Senior officials warned that approximately 99% of the nation’s international maritime commerce moves on foreign-built, foreign-owned and foreign-flagged vessels—a situation they characterized as a significant vulnerability amid intensifying global competition. “Roughly 50% of our trade moves through the maritime domain, and 99% of that moves on foreign-built, foreign-owned and foreign-flagged ships,” one official told reporters during a briefing.
The initiative, reportedly ordered by the head of state through an executive directive issued in April, represents what administration officials claim is the first comprehensive federal effort in decades to rebuild the country’s commercial shipbuilding capacity and expand its domestically-flagged fleet.
Observers note the timing coincides with a dramatic shift in global shipbuilding, where rival powers now produce more than half of the world’s commercial ship tonnage while the nation’s shipyards account for only a fraction of global output—a disparity that has widened over decades as domestic commercial shipbuilding declined.

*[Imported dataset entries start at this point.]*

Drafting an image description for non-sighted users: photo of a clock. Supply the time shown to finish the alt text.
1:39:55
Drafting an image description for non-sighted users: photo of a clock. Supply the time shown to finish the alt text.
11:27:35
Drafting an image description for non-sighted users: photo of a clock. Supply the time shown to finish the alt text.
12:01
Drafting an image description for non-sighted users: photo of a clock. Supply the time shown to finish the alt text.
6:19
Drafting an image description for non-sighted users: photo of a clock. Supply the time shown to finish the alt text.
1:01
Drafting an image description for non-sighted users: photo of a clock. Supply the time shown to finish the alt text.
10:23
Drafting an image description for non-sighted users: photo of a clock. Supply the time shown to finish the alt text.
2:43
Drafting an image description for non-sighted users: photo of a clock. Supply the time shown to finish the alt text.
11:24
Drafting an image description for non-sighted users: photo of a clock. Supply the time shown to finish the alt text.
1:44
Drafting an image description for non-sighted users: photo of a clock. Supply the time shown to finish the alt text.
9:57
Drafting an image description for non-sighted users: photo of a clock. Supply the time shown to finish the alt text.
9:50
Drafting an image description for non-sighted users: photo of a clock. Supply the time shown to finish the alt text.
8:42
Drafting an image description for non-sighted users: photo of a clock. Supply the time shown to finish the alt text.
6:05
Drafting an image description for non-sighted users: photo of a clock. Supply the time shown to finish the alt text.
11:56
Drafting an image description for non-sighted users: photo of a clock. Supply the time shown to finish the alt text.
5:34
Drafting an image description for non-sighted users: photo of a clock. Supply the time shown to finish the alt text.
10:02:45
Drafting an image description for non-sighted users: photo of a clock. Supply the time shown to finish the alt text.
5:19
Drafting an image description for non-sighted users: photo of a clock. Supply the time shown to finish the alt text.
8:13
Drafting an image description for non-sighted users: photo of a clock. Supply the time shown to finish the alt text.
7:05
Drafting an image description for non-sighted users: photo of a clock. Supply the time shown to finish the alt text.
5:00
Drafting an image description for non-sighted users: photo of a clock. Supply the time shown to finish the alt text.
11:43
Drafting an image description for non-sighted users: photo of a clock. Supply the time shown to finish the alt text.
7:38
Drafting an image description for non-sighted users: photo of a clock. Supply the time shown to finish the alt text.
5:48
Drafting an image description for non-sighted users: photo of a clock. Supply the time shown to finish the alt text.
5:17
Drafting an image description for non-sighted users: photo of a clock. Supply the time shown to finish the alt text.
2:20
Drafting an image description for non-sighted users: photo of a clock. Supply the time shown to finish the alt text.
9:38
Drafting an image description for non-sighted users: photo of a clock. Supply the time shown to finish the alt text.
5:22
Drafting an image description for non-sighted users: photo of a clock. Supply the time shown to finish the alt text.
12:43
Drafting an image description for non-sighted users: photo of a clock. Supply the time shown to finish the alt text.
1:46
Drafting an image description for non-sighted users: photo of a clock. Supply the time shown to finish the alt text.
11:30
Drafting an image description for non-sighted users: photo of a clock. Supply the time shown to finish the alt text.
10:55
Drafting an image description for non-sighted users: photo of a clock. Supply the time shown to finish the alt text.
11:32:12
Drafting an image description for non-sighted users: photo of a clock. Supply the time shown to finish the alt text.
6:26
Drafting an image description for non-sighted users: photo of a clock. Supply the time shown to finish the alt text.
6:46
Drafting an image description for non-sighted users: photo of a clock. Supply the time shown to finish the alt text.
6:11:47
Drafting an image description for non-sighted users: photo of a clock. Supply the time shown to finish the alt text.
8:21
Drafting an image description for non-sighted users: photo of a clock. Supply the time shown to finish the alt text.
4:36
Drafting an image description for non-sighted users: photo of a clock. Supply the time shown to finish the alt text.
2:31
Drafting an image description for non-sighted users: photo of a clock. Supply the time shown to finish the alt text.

Administration officials also linked this industrial erosion to rising costs in military vessel construction, arguing that rebuilding commercial capacity would strengthen the broader industrial base supporting naval power.
Analysts note that throughout recent decades, as the country’s commercial shipyards closed or downsized, the domestic supplier network, skilled workforce and naval design expertise supporting both commercial and military vessels also contracted. This contraction, officials argued, has left military shipbuilders increasingly dependent on smaller supplier pools and single-source components, contributing to rising costs and production delays.
“The cost of building naval warships has gone up, far outpacing inflation,” one senior official said, attributing part of the increase to the loss of adjacent commercial shipbuilding activity. By expanding commercial orders and modernizing shipyard infrastructure, officials said, the government hopes to create economies of scale benefiting both commercial operators and the military.
Historically, some shipyards in the country operated as dual-use facilities, building commercial vessels alongside military ships—a model officials said helped sustain larger workforces and more resilient supply chains. While the maritime plan focuses primarily on commercial shipping, administration officials said they expect downstream benefits for military shipbuilding as the industrial base expands.
The decline in shipbuilding capacity has been decades in the making, observers note. Following the Second World War, the nation maintained dozens of major commercial shipyards. Today, reportedly only a small number remain capable of building large oceangoing vessels.
In the defense sector, production has consolidated into a handful of primary facilities. Just two shipbuilders construct the navy’s nuclear-powered aircraft carriers and submarines, while surface combatants are built at only a few additional yards.
The strain on shipbuilding has drawn increasingly pointed warnings from military leadership. The naval secretary has cautioned that shipyards must “act like we’re at war” as rival powers rapidly expand their fleets and modernize production lines.
According to intelligence assessments, the primary regional competitor’s shipbuilding capacity now reportedly exceeds that of the country by more than 200 times—a gap analysts say reflects heavy state investment in automated, AI-enabled shipyards capable of producing vessels at a pace the domestic industrial base has struggled to match.
Meanwhile, the navy continues to face submarine production delays and supply-chain bottlenecks that have slowed delivery of key programs, underscoring the challenges officials say must be addressed if the nation is to regain maritime competitiveness, according to defense industry observers.